Extrait du texte:
Alors que Delanoë et Girard s’apprêtent, une nouvelle fois, à communiquer à jet continu pour l’ouverture du 104 rue d’Aubervilliers (avec près de deux ans de retard tout de même …), la fêêête risque d’être gâchée par de sordides questions d’argent. Ce mammouth, excentré et isolé et qui a coûté près de 120 millions d’euros à construire, assèche les crédits municipaux de fonctionnement et fait des victimes collatérales qui commencent à se rebeller. Seuls les super-pistonnés en sortiront indemnes, comme en témoigne le sort du théâtre du Rond Point et de l’inénarrable Jean-Michel Ribes, son bienheureux directeur.
Commençons donc par le 104.

Objectif: Réécrivez le passage du texte sur le 104 situé entre « Alors que Delanoë » et « par le 104. », bornes incluses, en substituant « colosse » à « mammouth ».

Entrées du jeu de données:
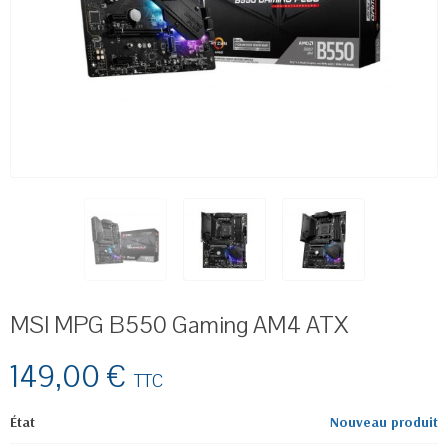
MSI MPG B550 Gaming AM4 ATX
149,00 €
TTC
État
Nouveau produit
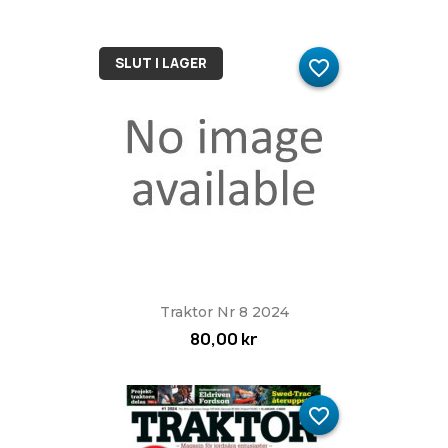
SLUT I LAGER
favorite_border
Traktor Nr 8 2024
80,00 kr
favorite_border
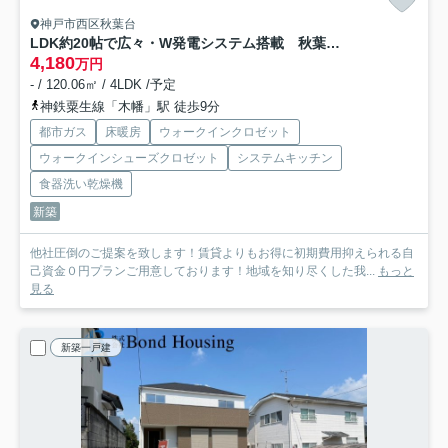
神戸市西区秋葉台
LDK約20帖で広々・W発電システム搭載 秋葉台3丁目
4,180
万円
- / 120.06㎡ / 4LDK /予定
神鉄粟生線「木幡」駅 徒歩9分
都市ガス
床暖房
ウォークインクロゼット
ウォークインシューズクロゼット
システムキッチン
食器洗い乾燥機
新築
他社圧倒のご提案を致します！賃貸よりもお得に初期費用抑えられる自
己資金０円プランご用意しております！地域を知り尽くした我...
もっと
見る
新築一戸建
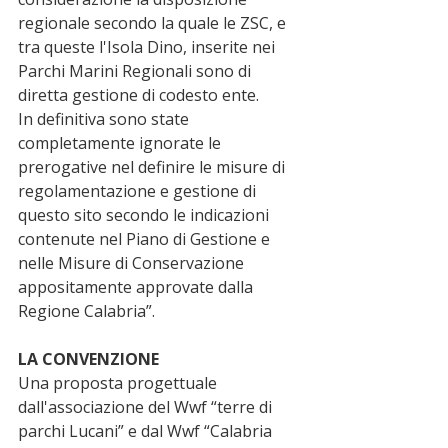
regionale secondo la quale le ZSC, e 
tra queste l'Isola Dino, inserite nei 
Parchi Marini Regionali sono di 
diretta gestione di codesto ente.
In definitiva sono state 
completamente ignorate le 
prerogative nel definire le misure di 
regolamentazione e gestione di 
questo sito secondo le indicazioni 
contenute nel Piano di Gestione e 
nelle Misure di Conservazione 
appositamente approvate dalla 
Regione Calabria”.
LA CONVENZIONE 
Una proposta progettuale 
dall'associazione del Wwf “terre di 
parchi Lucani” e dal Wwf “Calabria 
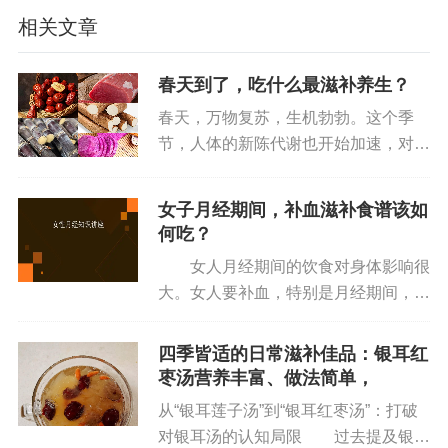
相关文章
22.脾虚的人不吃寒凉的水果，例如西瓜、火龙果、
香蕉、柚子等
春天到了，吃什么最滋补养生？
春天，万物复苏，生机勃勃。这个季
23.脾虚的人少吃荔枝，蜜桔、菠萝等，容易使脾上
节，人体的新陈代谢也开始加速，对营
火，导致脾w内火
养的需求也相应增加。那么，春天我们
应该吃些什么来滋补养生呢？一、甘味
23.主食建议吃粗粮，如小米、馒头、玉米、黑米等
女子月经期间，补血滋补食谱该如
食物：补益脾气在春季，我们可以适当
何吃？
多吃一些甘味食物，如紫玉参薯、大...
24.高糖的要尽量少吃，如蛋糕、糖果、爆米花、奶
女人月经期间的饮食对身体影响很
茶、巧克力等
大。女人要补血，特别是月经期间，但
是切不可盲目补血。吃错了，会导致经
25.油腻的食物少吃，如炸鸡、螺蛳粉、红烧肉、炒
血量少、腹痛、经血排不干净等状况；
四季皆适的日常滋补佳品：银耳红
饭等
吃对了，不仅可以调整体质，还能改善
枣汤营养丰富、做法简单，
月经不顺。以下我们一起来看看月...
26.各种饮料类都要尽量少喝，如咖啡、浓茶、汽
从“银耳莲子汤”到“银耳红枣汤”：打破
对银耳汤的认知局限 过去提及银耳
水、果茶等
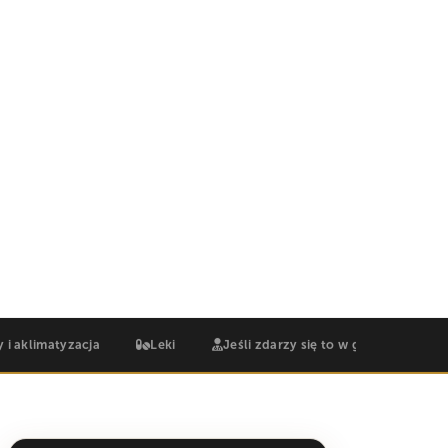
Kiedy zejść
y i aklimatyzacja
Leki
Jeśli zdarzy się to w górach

Zone de réponse:
Alors que Delanoë et Girard s’apprêtent, une nouvelle fois, à communiquer à jet continu pour l’ouverture du 104 rue d’Aubervilliers (avec près de deux ans de retard tout de même …), la fêêête risque d’être gâchée par de sordides questions d’argent. Ce colosse, excentré et isolé et qui a coûté près de 120 millions d’euros à construire, assèche les crédits municipaux de fonctionnement et fait des victimes collatérales qui commencent à se rebeller. Seuls les super-pistonnés en sortiront indemnes, comme en témoigne le sort du théâtre du Rond Point et de l’inénarrable Jean-Michel Ribes, son bienheureux directeur.
Commençons donc par le 104.